Environmental regulation
Rio Tinto measures its performance against environmental regulation referred to in the previous section by rating incidents on a low, moderate, high, or critical scale of likelihood and consequence of impacting the environment. High and critical ratings are reported to the Executive committee and the board Committee on social and environmental accountability, including progress with remedial actions. Prosecutions and other breaches are also used to gauge Rio Tinto's performance.

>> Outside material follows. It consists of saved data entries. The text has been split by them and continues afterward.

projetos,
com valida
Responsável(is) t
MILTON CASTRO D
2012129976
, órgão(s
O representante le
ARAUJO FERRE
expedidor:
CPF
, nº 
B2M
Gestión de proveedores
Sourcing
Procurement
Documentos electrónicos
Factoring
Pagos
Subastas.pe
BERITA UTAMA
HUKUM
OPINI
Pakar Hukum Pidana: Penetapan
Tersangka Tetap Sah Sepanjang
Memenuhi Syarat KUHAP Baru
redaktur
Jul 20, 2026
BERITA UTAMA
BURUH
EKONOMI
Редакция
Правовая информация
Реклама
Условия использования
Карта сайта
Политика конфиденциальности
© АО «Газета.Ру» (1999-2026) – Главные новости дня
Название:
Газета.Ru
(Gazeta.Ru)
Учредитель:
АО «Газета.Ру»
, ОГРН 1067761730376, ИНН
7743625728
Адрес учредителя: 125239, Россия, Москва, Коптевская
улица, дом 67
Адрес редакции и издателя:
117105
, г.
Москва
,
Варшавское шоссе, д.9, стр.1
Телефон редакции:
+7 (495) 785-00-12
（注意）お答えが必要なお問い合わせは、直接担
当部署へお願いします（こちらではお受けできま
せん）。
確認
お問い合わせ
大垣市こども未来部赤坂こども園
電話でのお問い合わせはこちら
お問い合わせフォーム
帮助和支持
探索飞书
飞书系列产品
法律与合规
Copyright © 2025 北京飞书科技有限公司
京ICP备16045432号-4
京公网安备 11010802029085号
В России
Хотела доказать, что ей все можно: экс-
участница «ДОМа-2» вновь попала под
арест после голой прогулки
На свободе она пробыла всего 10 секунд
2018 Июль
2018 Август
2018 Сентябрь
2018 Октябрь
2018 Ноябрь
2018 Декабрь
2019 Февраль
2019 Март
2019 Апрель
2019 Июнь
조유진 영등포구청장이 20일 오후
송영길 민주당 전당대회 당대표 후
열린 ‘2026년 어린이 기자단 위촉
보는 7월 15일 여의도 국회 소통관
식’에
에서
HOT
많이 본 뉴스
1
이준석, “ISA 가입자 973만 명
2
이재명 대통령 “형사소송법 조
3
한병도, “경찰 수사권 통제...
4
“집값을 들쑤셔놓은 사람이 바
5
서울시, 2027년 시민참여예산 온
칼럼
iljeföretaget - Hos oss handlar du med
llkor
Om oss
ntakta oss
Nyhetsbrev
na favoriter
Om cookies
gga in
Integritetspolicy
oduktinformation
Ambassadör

In 2007, there were nine high or critical environment incidents compared with eight in 2006. These incidents were of a nature to impact the environment or may have concerned local communities. Of these two impacted air quality, five resulted from water discharge and two were spills. Examples of these include:

  • Air emission concentrations of fluorine exceeded license conditions at Boyne smelters, Australia.
  • Unauthorised discharge of mine water downstream of a dam as a result of poor communications with a contractor at Kestrel, Australia.
  • Sewage discharged into a holding pond following a blockage in pumps at Weipa, Australia.
  • Sea water used in cooling was discharged to the ocean at a higher temperature and pH than limits imposed by the license at Yarwun, Australia.
  • Minor land clearing inside an area identified as having heritage value at Hope Downs, Australia.
  • Diesel leak from below the floor of a bulk storage tank at West Angelas, Australia.

During 2007 three operations incurred fines amounting to A$9,633 (A$56,779 in 2006).

Further information in respect of the Group's environmental performance is included throughout this annual report, in the Sustainable development review and on the website.

Legal proceedings
Neither Rio Tinto plc nor Rio Tinto Limited nor any of their subsidiaries is a defendant in any proceedings which the directors believe will have a material effect on either Company's financial position or profitability.

Contingencies are disclosed in note 35 to the 2007 Full financial statements.

Exploration, research and development
The Group carries out exploration, research and development in support of its activities as described more fully under the sections on the Exploration Group, and Technology and Innovation. Notwithstanding significant increases in cash expenditure, the amounts charged for the year for exploration and evaluation were US$321 million (2006: US$237 million) and for research and development were US$69 million (2006: US$15 million).

Auditors and disclosure of information to auditors
PricewaterhouseCoopers LLP and PricewaterhouseCoopers are the auditors of Rio Tinto plc and Rio Tinto Limited respectively. PricewaterhouseCoopers LLP have indicated their willingness to continue in office as auditors of Rio Tinto plc and a resolution to reappoint them as auditors of Rio Tinto plc will be proposed at the 2008 annual general meetings of Rio Tinto plc and Rio Tinto Limited. PricewaterhouseCoopers will continue in office as auditors of Rio Tinto Limited.

PricewaterhouseCoopers as the auditors of Rio Tinto Limited are required to provide an Auditor's Independence declaration to the directors under Section 307C of the Australian Corporations Act 2001. A copy is set out in the 2007 Full financial Statements.

No person who was an officer of Rio Tinto during the year was a former partner or director of either Company's auditors. Each of the directors at the time this report was approved has confirmed that:

  • so far as he or she is aware, there is no relevant audit information (ie information needed by the Companies' auditors in connection with preparing their report) of which the auditors are unaware; and
  • he or she has taken all steps that they ought to have taken as a director in order to make himself or herself aware of any relevant audit information and to establish that the auditors are aware of that information.